Мысли мои наполовину пришли в порядок. Множество новых идей, событий, людей и образов, навалившихся за вчерашний день, рассортировалось, как скрученные в трубочку листы по ячейкам. Не то чтобы всё по-настоящему улеглось. Вопросы, мучившие меня перед сном, остались без ответа. Однако за несколько часов мозг изменился под новую форму моего мира. Наверное, потому-то мы и не можем делать во сне ничего другого — это время самой напряжённой работы.
Звон постепенно затих, и я уже не понимал, что слышу: сами колокола или гул в ушах. Это была очень низкая нота, непрерывная, но слабая, откуда-то издалека. Теперь я понял, что полночи, переворачиваясь на другой бок или поправляя сползшее одеяло, в полудрёме отмечал странный звук и гадал о его природе. Первой напрашивалась мысль о ночной птице, однако нота была слишком низкая: будто кто-то дует в восьмифутовую флейту, наполовину заполненную камнями и водой. К тому же птицы редко сидят на одном месте и поют полночи кряду. Какая-то большая амфибия у ручья тщетно зовёт партнера, пропуская воздух через кожистый мешок-резонатор? Однако звук был слишком равномерный. Возможно, гудел какой-то генератор. Ирригационный насос. Пневмотормоза грузовиков на серпантине.
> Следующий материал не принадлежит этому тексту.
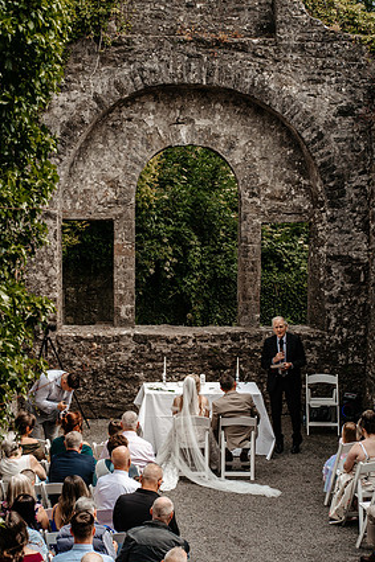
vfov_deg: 22.6
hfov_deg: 15.2
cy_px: 286
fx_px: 1407
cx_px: 184
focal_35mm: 90
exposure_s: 1/320
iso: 1000
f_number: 16
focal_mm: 85
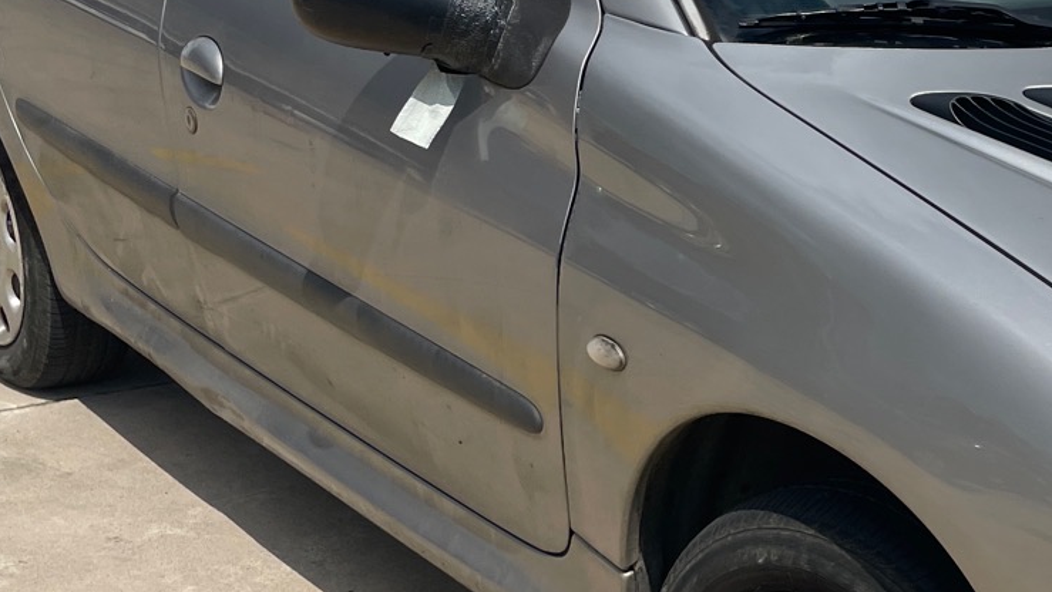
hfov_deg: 29.1
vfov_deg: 17.4
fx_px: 1925
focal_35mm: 69
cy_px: 394
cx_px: 981
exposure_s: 1/6494
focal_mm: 4.2
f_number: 1.6
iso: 32
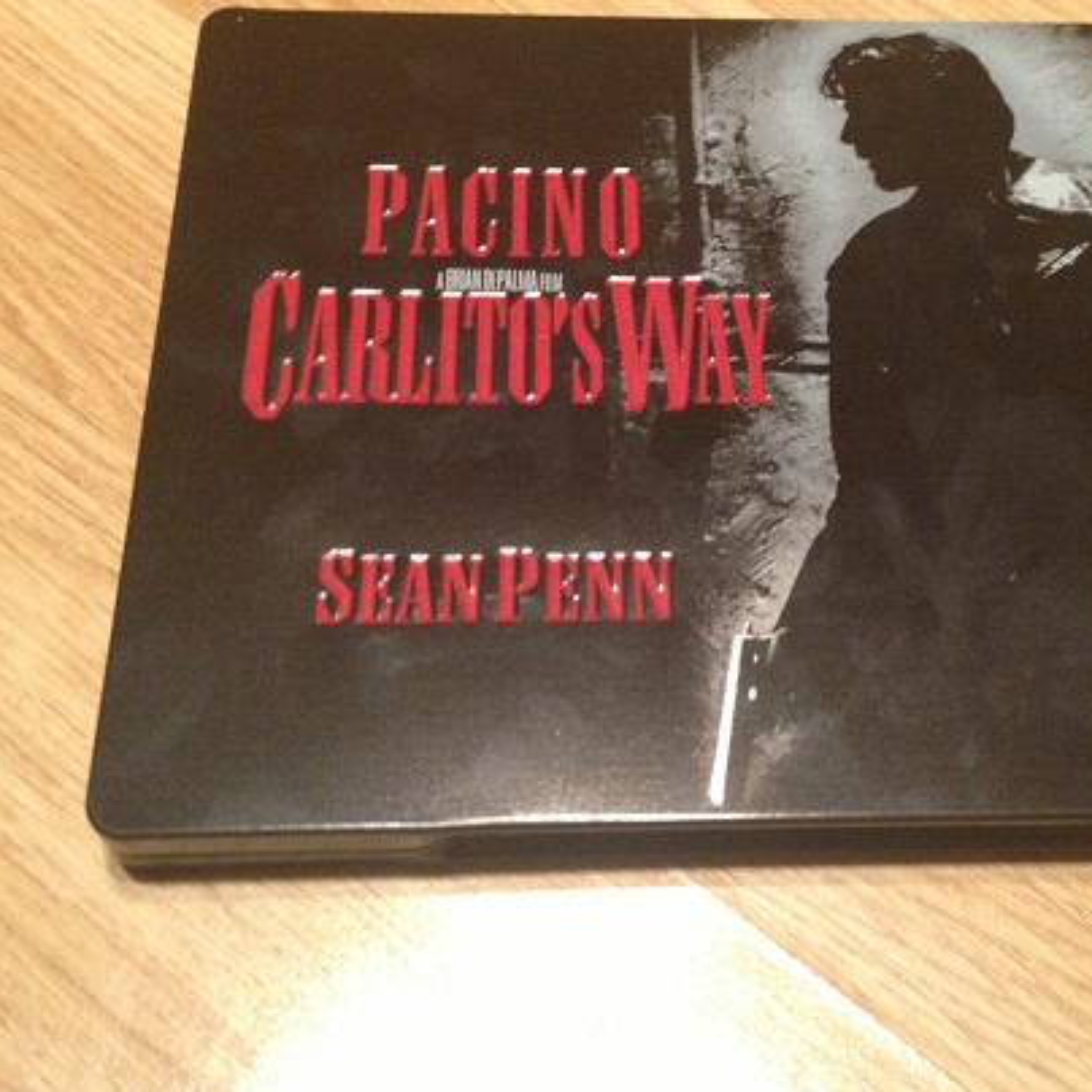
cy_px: 454
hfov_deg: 34.5
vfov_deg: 34.6
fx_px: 1749
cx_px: 689
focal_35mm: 49
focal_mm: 4.28
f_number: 2.4
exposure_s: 1/20
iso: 400
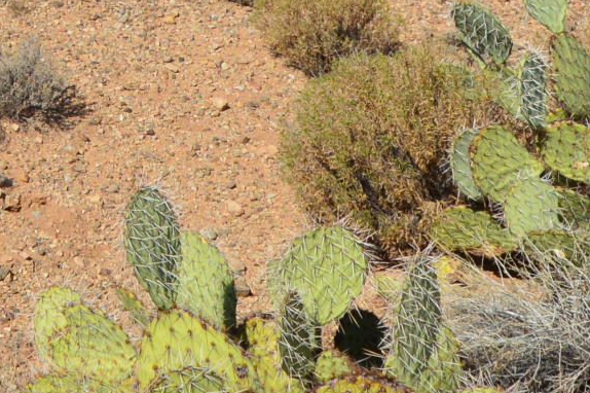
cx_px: -27
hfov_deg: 20.8
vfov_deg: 13.5
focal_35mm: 94
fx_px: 1540
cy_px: -228
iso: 280
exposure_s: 1/500
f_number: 11
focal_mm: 12
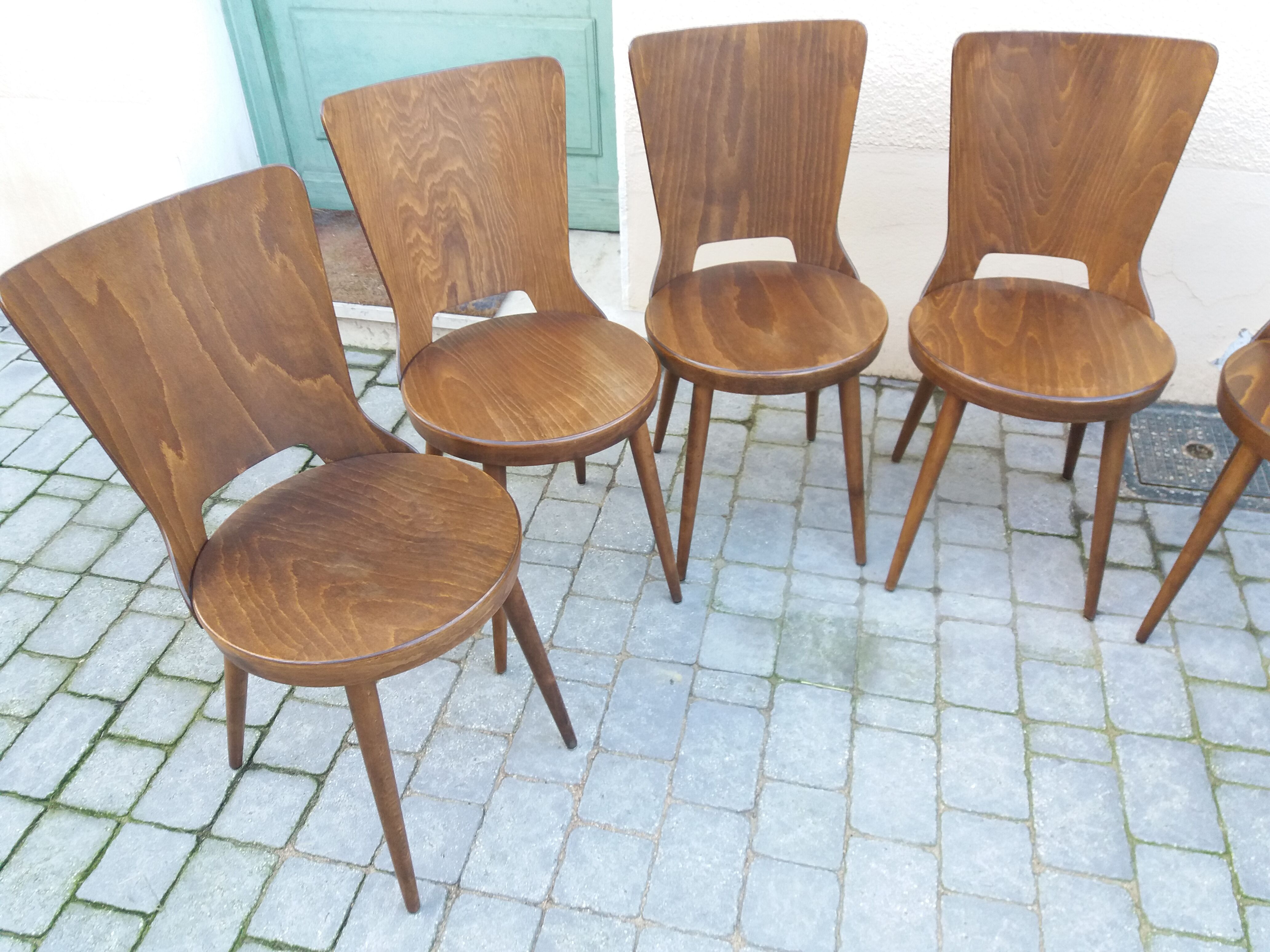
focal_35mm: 28
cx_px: 635
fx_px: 1027
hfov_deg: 63.4
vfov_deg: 49.7
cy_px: 476
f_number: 1.9
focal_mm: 3.7
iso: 100
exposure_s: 1/33
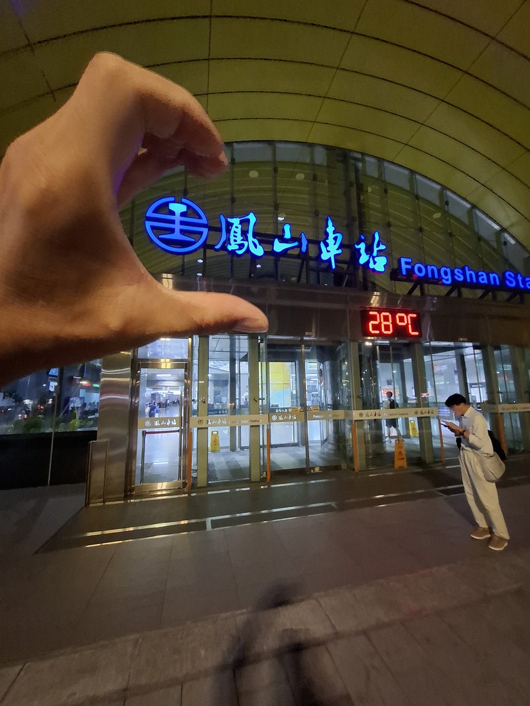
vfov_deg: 106.2
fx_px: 265
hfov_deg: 89.9
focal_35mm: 13
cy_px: 353
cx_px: 265
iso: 400
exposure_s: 1/24
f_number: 2.2
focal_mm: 1.74
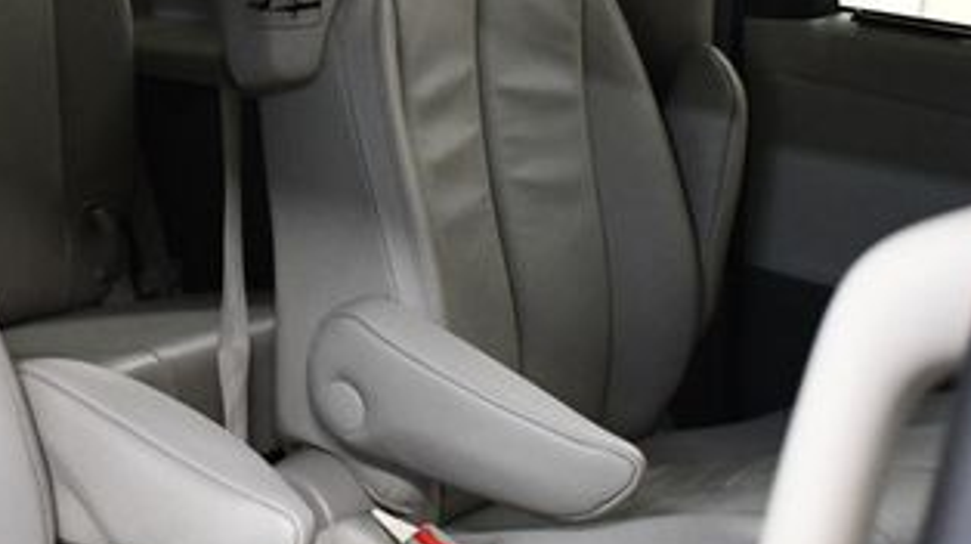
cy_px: 207
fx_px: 1981
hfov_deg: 26.4
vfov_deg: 15.6
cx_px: 59
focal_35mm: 77
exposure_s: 1/125
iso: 2800
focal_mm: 18
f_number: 3.5
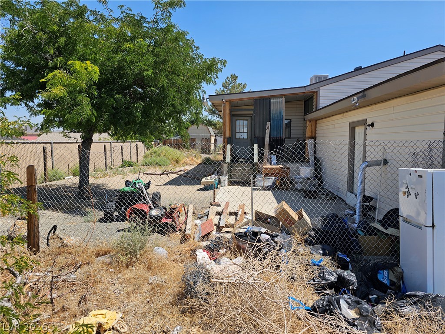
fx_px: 296
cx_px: 222
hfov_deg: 73.9
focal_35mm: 23
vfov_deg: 58.9
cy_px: 167
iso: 10
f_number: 1.7
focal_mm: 6.3
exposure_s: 1/825
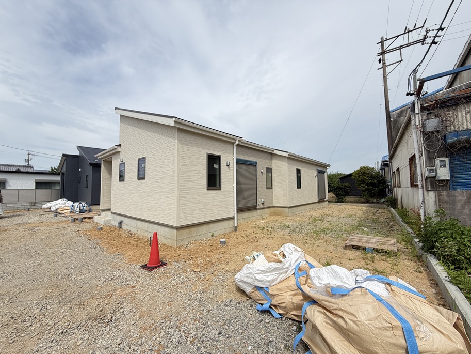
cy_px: 177
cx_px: 236
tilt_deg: +3.4
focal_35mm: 14
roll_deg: +0.8
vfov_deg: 85.7
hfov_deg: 102.1
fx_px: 191
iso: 32
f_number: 2.2
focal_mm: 2.22
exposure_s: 1/770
Любопытство и полный мочевой пузырь не давали заснуть снова. Я встал — тихо, чтобы не разбудить Лио, — и по привычке сдёрнул с койки покрывало, чтобы завернуться в него, как в стлу. Тут я вспомнил, что надо ходить в экстрамуросской одежде. В предрассветных сумерках штаны и трусы на полу было не найти, поэтому я вернулся к исходному плану: завернулся в покрывало и вышел из домика.
Казалось, звук доносится со всех сторон, но к тому времени, как я вышел из туалета на холодный утренний воздух, мне удалось примерно понять, откуда он идёт: от каменной противооползневой стены, возведённой монахами под дорогой. Пока я шёл к ней, восприятие внезапно встало на место, и я затряс головой, дивясь собственной тупости. Какие амфибии, какие грузовики? Голос был явно человеческий. И он пел. Вернее, гудел на одной и той же ноте с самого моего пробуждения.
Нота слегка изменилась. Значит, это всё-таки пение.
Не желая беспокоить фраа Джада, я прошёл по мягкой мокрой траве через площадку для стрельбы из лука и теперь мог смотреть на него с расстояния футов двести. Прямые отрезки стен соединялись круглыми плоскими башенками примерно четырёхфутового диаметра. На одной из них, завернувшись в стлу, умятую до зимней толщины, восседал фраа Джад. С этого места пустыня внизу была как на ладони. Джад сидел лицом к югу, подобрав под себя ноги и вытянув руки. Слева малиновое сияние уже смыло ночные звёзды, справа несколько звёздочек и планета ещё противились наступающему дню, но и они гасли одна за другой.
Я мог бы стоять так часами, смотреть и слушать. Мне подумалось — а может, я просто вообразил, — что фраа Джад поёт космографическую песнь. Реквием по звёздам, поглоченным зарёй. Во всяком случае, неторопливость была явно космографическая. Некоторые ноты тянулись дольше, чем я могу задержать дыхание. Видимо, Джад знал этот приём, когда поёшь и дышишь одновременно.
За спиной у меня прозвучал одинокий удар колокола. Священник пропел фразу на староортском — призыв к утреннему акталу или что-то вроде того. Ему ответил хор. Меня убивало, что монахи мешают фраа Джаду. Впрочем, я вынужден был признать: проснись сейчас Корд, она бы не отличила одно пение от другого. За гудением фраа Джада стояли тысячелетия теорических изысканий и не менее древняя музыкальная традиция. Но зачем вообще излагать теорику музыкой? И зачем ночь напролёт тянуть ноты в красивом месте? Есть более простые способы сложить два и два.